If a line of the records holds the word "values", copy it out.
■ ■ ■ ■ ■ ■ ■
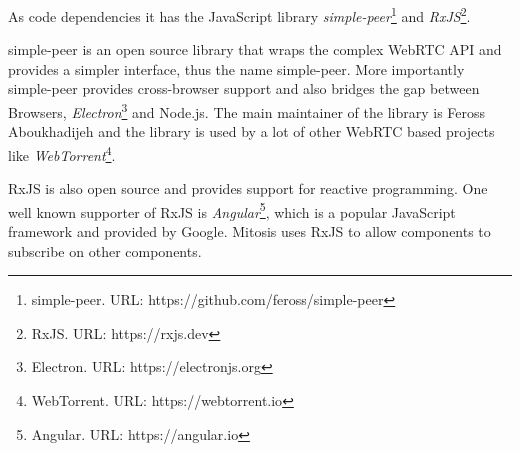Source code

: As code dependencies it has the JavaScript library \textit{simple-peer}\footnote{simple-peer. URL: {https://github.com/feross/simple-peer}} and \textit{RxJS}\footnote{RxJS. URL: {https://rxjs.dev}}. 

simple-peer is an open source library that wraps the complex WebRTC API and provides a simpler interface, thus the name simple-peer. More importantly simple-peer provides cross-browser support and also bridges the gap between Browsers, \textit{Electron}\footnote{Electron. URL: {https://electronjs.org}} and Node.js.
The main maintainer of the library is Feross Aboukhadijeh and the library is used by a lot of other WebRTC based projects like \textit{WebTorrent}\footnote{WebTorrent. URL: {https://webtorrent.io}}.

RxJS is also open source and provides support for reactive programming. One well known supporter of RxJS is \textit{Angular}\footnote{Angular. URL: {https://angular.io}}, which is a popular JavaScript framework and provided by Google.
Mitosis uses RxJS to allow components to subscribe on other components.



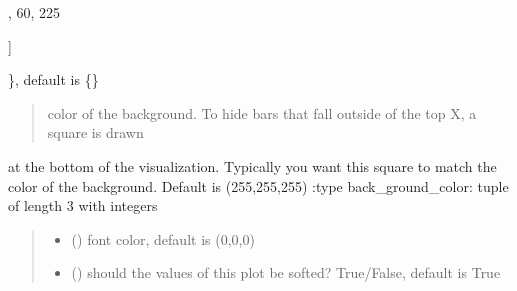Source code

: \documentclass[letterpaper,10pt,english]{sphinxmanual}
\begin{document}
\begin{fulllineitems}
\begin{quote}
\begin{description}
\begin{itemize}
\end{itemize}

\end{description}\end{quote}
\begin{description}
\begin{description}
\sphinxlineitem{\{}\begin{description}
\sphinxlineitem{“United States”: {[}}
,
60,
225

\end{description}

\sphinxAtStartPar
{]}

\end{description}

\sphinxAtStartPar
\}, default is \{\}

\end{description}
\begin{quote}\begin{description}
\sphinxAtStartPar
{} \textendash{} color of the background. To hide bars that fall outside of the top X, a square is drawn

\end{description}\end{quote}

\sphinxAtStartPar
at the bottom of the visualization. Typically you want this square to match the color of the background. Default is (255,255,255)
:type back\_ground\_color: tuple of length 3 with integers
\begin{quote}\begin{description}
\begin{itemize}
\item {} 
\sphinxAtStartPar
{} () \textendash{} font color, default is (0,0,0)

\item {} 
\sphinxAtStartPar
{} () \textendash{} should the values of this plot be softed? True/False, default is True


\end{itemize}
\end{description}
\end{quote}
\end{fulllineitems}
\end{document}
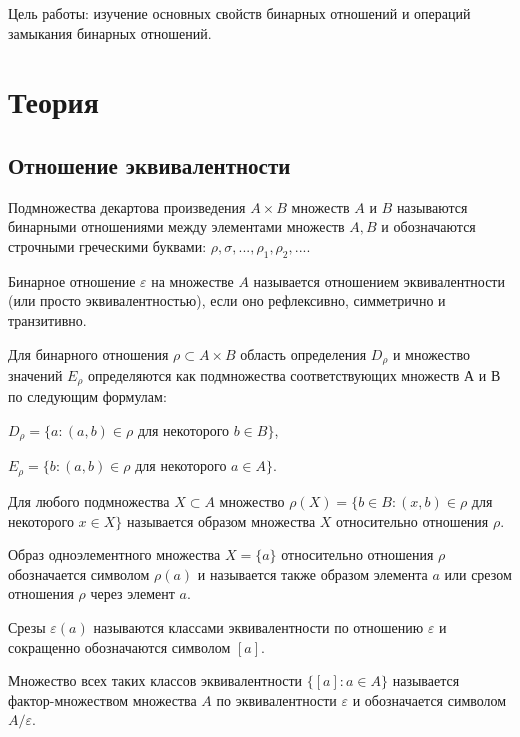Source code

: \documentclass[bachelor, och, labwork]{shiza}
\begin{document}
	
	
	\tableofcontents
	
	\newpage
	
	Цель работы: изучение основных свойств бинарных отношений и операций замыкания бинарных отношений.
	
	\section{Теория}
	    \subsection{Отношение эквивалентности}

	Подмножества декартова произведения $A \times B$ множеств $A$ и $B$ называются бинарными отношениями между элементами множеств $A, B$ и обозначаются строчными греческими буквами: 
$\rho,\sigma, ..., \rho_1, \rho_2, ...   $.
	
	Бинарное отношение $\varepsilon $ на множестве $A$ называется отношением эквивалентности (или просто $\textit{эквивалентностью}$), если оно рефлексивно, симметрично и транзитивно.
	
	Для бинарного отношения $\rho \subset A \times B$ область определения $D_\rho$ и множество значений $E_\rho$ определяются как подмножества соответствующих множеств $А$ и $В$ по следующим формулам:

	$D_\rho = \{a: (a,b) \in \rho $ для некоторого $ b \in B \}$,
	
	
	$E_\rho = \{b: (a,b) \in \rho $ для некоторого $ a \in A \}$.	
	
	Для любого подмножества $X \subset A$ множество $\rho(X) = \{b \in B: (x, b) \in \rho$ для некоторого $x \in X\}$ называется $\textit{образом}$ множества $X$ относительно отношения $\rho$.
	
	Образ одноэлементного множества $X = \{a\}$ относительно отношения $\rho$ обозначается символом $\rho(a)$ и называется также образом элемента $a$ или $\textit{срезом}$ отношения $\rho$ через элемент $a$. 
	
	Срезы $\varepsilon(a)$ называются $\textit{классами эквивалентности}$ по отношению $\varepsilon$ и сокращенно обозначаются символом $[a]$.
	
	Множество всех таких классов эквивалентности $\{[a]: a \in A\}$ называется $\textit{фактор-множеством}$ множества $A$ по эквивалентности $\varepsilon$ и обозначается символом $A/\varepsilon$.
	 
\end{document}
■ ■ ■ ■ ■ ■ ■
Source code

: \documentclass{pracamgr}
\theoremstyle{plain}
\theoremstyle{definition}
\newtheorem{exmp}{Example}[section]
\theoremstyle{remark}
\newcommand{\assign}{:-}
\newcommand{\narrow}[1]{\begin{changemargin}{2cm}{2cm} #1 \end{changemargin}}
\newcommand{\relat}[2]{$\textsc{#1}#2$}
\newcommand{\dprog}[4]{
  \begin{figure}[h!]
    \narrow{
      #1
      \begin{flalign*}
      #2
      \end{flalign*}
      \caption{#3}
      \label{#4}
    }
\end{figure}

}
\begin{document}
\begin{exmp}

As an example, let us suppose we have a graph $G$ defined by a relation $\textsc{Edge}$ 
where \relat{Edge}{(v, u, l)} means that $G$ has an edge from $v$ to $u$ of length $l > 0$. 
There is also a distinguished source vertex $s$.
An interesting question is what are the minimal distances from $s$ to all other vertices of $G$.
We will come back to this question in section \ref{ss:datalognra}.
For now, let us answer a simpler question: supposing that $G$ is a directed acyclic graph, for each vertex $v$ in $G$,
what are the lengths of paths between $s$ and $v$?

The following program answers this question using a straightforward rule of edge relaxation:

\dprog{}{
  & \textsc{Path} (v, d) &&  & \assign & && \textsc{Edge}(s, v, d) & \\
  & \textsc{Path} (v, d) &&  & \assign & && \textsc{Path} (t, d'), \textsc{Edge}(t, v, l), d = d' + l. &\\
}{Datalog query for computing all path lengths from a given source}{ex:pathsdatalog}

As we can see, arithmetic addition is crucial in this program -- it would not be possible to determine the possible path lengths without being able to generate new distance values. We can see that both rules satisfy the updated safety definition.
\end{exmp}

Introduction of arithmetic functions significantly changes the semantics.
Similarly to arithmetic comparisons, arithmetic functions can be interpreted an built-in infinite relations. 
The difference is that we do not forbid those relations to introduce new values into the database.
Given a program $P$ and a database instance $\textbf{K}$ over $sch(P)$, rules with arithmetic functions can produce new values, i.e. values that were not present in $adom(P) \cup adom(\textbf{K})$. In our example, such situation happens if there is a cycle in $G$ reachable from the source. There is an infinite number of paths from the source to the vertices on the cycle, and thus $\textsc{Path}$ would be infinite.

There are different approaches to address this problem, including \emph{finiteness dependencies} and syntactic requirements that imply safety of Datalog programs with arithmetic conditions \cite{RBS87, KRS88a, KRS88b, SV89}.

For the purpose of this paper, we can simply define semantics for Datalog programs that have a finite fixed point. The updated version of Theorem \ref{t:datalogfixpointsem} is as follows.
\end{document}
■ ■ ■ ■ ■ ■ ■
OUTPUT BELOW ▸
{} () \textendash{} should the values of this plot be softed? True/False, default is True
As we can see, arithmetic addition is crucial in this program -- it would not be possible to determine the possible path lengths without being able to generate new distance values. We can see that both rules satisfy the updated safety definition.
The difference is that we do not forbid those relations to introduce new values into the database.
Given a program $P$ and a database instance $\textbf{K}$ over $sch(P)$, rules with arithmetic functions can produce new values, i.e. values that were not present in $adom(P) \cup adom(\textbf{K})$. In our example, such situation happens if there is a cycle in $G$ reachable from the source. There is an infinite number of paths from the source to the vertices on the cycle, and thus $\textsc{Path}$ would be infinite.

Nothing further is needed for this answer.